問題の詳細: 濡れ広げシステムの説明文によると、試料10は何を備えていますか。

読解用の抜粋:

◇ ◇ ◇

図2図2は、容器に設置された試料を模式的に示す斜視図である。
図3図3は、試料を模式的に示す側面図である。
図4図4は、濡れ広げ装置を模式的に示す上面図である。
図5図5は、濡れ広げ装置が傾いた状態を模式的に示す側面図である。
図6図6は、濡れ広げ装置が容器を水平に支持する状態を模式的に示す側面図である。
図7図7は、濡れ広げ装置が容器を傾けた状態を模式的に示す側面図である。
図8図8は、濡れ広げ装置が図7に示す状態から反対に容器を傾けた状態を模式的に示す側面図である。
図9図9は、濡れ広げ装置の変更例を模式的に示す側面図である。
図10図10は、実施例1~3で用いた被覆フィルムの条件と、実施例1~3の評価結果とを示す表である。
【発明を実施するための形態】
【0014】
[濡れ広げシステム]
以下、濡れ広げシステムの一実施形態について図1図9を参照して説明する。濡れ広げシステムは、一例として、JIS Z 2801:2012に規定される抗菌性試験方法において、試験片に滴下された試験菌液に被覆フィルムを被せた状態で、試験菌液を試験片と被覆フィルムとの間の全体に濡れ広げるために用いられる。
【0015】
図1に示すように、濡れ広げシステム1では、容器の一例であるシャーレSに試料10が収容される。試料10は、試験片11と、被覆フィルム12と、試験片11と被覆フィルム12との間に位置する試験菌液13とを備える。

◇ ◇ ◇

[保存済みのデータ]
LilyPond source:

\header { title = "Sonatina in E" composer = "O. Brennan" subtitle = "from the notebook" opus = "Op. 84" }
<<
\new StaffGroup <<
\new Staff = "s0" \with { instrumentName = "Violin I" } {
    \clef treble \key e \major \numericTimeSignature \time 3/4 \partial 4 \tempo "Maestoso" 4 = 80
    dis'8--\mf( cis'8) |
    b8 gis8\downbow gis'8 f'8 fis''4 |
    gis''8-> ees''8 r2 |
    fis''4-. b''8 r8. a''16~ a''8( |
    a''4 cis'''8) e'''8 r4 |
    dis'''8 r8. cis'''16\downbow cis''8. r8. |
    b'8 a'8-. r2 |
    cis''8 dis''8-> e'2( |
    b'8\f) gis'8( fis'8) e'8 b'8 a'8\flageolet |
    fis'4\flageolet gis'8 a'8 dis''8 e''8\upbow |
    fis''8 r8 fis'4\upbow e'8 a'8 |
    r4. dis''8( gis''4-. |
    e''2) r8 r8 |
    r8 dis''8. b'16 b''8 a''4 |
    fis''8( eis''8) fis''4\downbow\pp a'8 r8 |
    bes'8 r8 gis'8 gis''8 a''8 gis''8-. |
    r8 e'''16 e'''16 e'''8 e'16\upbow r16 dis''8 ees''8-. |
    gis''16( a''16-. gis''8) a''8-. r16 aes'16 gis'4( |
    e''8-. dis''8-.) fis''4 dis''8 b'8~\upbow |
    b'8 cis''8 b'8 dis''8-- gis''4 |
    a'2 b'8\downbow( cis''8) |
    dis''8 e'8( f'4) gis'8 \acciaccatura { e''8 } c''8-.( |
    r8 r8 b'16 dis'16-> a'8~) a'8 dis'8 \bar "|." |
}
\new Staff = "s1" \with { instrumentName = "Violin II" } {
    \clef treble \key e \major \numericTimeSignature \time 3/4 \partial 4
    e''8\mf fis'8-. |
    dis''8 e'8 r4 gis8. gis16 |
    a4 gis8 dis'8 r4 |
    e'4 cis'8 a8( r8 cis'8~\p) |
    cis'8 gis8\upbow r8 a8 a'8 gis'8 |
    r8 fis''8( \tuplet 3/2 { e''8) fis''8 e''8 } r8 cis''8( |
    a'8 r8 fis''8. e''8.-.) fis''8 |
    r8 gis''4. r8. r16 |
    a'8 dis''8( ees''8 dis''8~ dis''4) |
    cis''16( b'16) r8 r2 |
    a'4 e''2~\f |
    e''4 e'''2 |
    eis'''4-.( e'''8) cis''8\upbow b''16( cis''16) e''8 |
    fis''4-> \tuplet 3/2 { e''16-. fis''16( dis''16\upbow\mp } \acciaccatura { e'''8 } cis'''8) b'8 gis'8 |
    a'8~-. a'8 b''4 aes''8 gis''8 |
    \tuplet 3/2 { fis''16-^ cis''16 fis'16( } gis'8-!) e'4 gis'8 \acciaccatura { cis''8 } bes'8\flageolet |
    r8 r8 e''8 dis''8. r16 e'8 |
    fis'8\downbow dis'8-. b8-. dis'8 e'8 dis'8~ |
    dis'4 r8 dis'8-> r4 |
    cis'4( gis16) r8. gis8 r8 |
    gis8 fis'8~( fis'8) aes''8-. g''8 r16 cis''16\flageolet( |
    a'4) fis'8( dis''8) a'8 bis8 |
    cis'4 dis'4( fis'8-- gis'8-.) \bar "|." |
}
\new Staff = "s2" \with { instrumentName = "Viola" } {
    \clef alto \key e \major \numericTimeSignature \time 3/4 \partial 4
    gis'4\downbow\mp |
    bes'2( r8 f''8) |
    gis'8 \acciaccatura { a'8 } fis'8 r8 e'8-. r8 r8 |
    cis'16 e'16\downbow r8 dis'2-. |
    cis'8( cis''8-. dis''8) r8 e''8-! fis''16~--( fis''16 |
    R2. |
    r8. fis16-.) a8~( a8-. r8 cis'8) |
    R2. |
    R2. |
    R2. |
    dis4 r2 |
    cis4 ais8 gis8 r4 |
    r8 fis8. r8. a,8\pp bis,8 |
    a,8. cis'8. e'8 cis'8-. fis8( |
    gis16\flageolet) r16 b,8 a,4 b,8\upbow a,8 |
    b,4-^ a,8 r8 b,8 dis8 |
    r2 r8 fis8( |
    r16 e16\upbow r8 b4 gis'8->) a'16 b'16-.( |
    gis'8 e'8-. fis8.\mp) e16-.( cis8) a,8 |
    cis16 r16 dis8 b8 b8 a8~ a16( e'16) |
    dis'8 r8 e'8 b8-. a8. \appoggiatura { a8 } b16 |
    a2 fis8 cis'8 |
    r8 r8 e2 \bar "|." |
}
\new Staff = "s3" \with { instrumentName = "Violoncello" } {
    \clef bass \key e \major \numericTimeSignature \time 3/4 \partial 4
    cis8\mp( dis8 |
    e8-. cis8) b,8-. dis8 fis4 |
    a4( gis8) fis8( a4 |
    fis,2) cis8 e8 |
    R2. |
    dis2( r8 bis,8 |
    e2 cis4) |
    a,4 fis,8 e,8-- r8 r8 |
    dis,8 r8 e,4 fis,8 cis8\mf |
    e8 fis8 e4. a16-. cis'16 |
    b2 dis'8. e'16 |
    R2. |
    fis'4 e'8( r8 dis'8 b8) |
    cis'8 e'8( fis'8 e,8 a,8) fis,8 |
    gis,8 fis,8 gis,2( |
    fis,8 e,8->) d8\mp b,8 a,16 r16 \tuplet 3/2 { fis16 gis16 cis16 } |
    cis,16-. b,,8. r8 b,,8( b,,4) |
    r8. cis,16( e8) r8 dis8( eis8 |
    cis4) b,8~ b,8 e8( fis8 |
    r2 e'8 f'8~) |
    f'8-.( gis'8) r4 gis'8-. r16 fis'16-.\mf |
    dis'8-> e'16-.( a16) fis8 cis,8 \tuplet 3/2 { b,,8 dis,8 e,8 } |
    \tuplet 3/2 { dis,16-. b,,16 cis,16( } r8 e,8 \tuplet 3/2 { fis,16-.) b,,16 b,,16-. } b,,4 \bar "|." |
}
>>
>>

◇ ◇ ◇

完成した解答: 試験片11と、被覆フィルム12と、試験片11と被覆フィルム12との間に位置する試験菌液13とを備えています。